I've been developing a physically-based shader framework for Unity3D. I am using the Normalized Blinn Phong NDF, and an approximation to the Schlick visibility function. I am using an effective specular power range of [4,8192] for direct illumination. I have also developed a translucent shader that uses premultiplied alpha to only make the diffuse translucent while preserving the specular intensity based on fresnel.
For all my testing, I am doing everything in Linear HDR mode which affords me an FP16 render target for my camera.
So this is a highly contrived scenario, but my team's artist managed to make it happen. Basically he has a scene with a directional light whose intensity is effectively 1.0 (0.5 input for Unity) shining on a glass bottle surrounding a smooth metallic liquid. As a result, the two substances' highlights overlapped and their combined intensity seems to have exceeded the range of the FP16 render target. This resulted in weird artifacts where the the highest intensity color component went to black, while the other two just looked really bright. (see example image below).
Upon further testing, I found I could remove the artifact by making the surface more rough, thus reducing the intensity of the highlight.
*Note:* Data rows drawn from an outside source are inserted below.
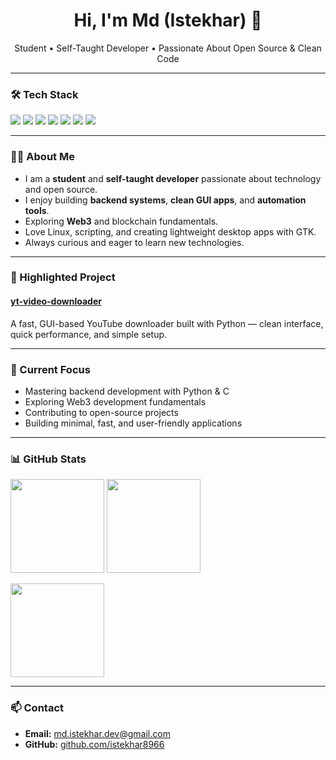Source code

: <h1 align="center">Hi, I'm Md (Istekhar) 👋</h1>
<p align="center">
  Student • Self-Taught Developer • Passionate About Open Source & Clean Code
</p>

---

### 🛠 Tech Stack
<p>
  <img src="https://img.shields.io/badge/Python-3776AB?style=flat&logo=python&logoColor=white" />
  <img src="https://img.shields.io/badge/C-A8B9CC?style=flat&logo=c&logoColor=black" />
  <img src="https://img.shields.io/badge/Bash-121011?style=flat&logo=gnu-bash&logoColor=white" />
  <img src="https://img.shields.io/badge/Linux-FCC624?style=flat&logo=linux&logoColor=black" />
  <img src="https://img.shields.io/badge/GTK4-3E7FC1?style=flat&logo=gtk&logoColor=white" />
  <img src="https://img.shields.io/badge/Web3-1C1C1C?style=flat&logo=ethereum&logoColor=white" />
  <img src="https://img.shields.io/badge/Open%20Source-3DA639?style=flat&logo=open-source-initiative&logoColor=white" />
</p>

---

### 👨‍💻 About Me
- I am a **student** and **self-taught developer** passionate about technology and open source.  
- I enjoy building **backend systems**, **clean GUI apps**, and **automation tools**.  
- Exploring **Web3** and blockchain fundamentals.  
- Love Linux, scripting, and creating lightweight desktop apps with GTK.  
- Always curious and eager to learn new technologies.  

---

### 🚀 Highlighted Project
#### [yt-video-downloader](https://github.com/istekhar8966/yt-video-downloader)
A fast, GUI-based YouTube downloader built with Python — clean interface, quick performance, and simple setup.

---

### 🎯 Current Focus
- Mastering backend development with Python & C  
- Exploring Web3 development fundamentals  
- Contributing to open-source projects  
- Building minimal, fast, and user-friendly applications  

---

### 📊 GitHub Stats
<p>
  <img src="https://github-readme-stats.vercel.app/api?username=istekhar8966&show_icons=true&theme=transparent" height="150" />
  <img src="https://github-readme-stats.vercel.app/api/top-langs/?username=istekhar8966&layout=compact&theme=transparent" height="150" />
</p>
<p>
  <img src="https://streak-stats.demolab.com?user=istekhar8966&theme=transparent" height="150" />
</p>

---

### 📫 Contact
- **Email:** md.istekhar.dev@gmail.com  
- **GitHub:** [github.com/istekhar8966](https://github.com/istekhar8966)
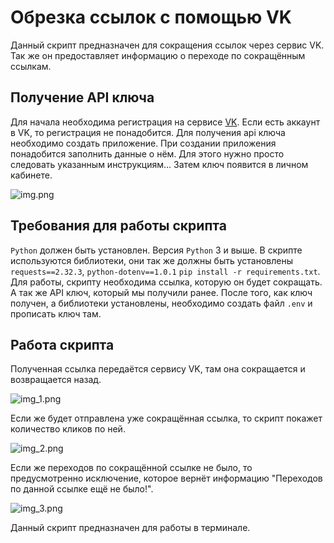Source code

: # Обрезка ссылок с помощью VK

 Данный скрипт предназначен для сокращения ссылок через сервис VK. Так же он предоставляет информацию о переходе по 
 сокращённым ссылкам.

 ## Получение API ключа

 Для начала необходима регистрация на сервисе [VK](https://dev.vk.com/ru). Если есть аккаунт в VK, то регистрация не 
понадобится. Для получения api ключа необходимо создать приложение. При создании приложения понадобится заполнить
данные о нём. Для этого нужно просто следовать указанным инструкциям... Затем ключ появится в личном кабинете.

![img.png](img.png)

## Требования для работы скрипта

 `Python` должен быть установлен. Версия `Python` 3 и выше. В скрипте используются библиотеки, они так же должны
быть установлены `requests==2.32.3`, `python-dotenv==1.0.1` `pip install -r requirements.txt`. Для работы, скрипту 
необходима ссылка, которую он будет сокращать. А так же API ключ, который мы получили ранее. После того, как ключ 
получен, а библиотеки установлены, необходимо создать файл `.env` и прописать ключ там.

## Работа скрипта

 Полученная ссылка передаётся сервису VK, там она сокращается и возвращается назад. 
 
![img_1.png](img_1.png)

Если же будет отправлена уже сокращённая ссылка, то скрипт покажет количество кликов по ней. 

![img_2.png](img_2.png)

Если же переходов по сокращённой ссылке не было, то предусмотренно исключение, которое вернёт информацию "Переходов по 
данной ссылке ещё не было!". 

![img_3.png](img_3.png)

Данный скрипт предназначен для работы в терминале.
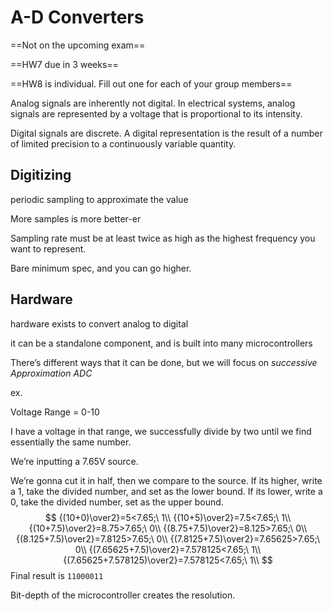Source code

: # A-D Converters

==Not on the upcoming exam==

==HW7 due in 3 weeks==

==HW8 is individual. Fill out one for each of your group members==

Analog signals are inherently not digital. In electrical systems, analog signals are represented by a voltage that is proportional to its intensity.



Digital signals are discrete. A digital representation is the result of a number of limited precision to a continuously variable quantity. 



## Digitizing

periodic sampling to approximate the value

More samples is more better-er



Sampling rate must be at least twice as high as the highest frequency you want to represent. 

Bare minimum spec, and you can go higher.



## Hardware

hardware exists to convert analog to digital

it can be a standalone component, and is built into many microcontrollers

There’s different ways that it can be done, but we will focus on *successive Approximation ADC*



ex.

Voltage Range = 0-10

I have a voltage in that range, we successfully divide by two until we find essentially the same number.

We’re inputting a 7.65V source. 

We’re gonna cut it in half, then we compare to the source. If its higher, write a 1, take the divided number, and set as the lower bound. If its lower, write a 0, take the divided number, set as the upper bound. 
$$
{(10+0)\over2}=5<7.65;\ 1\\
{(10+5)\over2}=7.5<7.65;\ 1\\
{(10+7.5)\over2}=8.75>7.65;\ 0\\
{(8.75+7.5)\over2}=8.125>7.65;\ 0\\
{(8.125+7.5)\over2}=7.8125>7.65;\ 0\\
{(7.8125+7.5)\over2}=7.65625>7.65;\ 0\\
{(7.65625+7.5)\over2}=7.578125<7.65;\ 1\\
{(7.65625+7.578125)\over2}=7.578125<7.65;\ 1\\
$$
Final result is `11000011`

Bit-depth of the microcontroller creates the resolution.

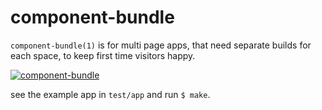 # component-bundle

`component-bundle(1)` is for multi page apps, that need separate
builds for each space, to keep first time visitors happy.

[![component-bundle](https://i.cloudup.com/uATkmW3rU20/kkmBMi.png)](https://cloudup.com/cG9Jkuvwg2x)

see the example app in `test/app` and run `$ make`.

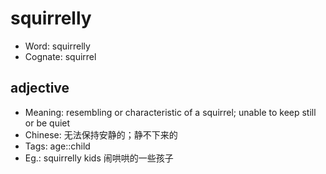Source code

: # squirrelly

- Word: squirrelly
- Cognate: squirrel

## adjective

- Meaning: resembling or characteristic of a squirrel; unable to keep still or be quiet
- Chinese: 无法保持安静的；静不下来的
- Tags: age::child
- Eg.: squirrelly kids 闹哄哄的一些孩子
However, I still found it having this visual error for even relatively rough overlapping materials.
1.) Is there any way to prevent this from happening programmatically without having to clamp the light values to an upper limit or otherwise harm the visual quality?
2.) Is it just something that falls to the artist to avoid doing?
3.) Even so, this means that I can't have multiple overlapping translucent objects or have to be careful about what objects pass behind them. Am I missing something here?
4.) Just for future reference, what is the actual upper limit value of FP16?
Thanks for any help you can provide.
Edited by n00body, 11 January 2014 - 11:16 AM.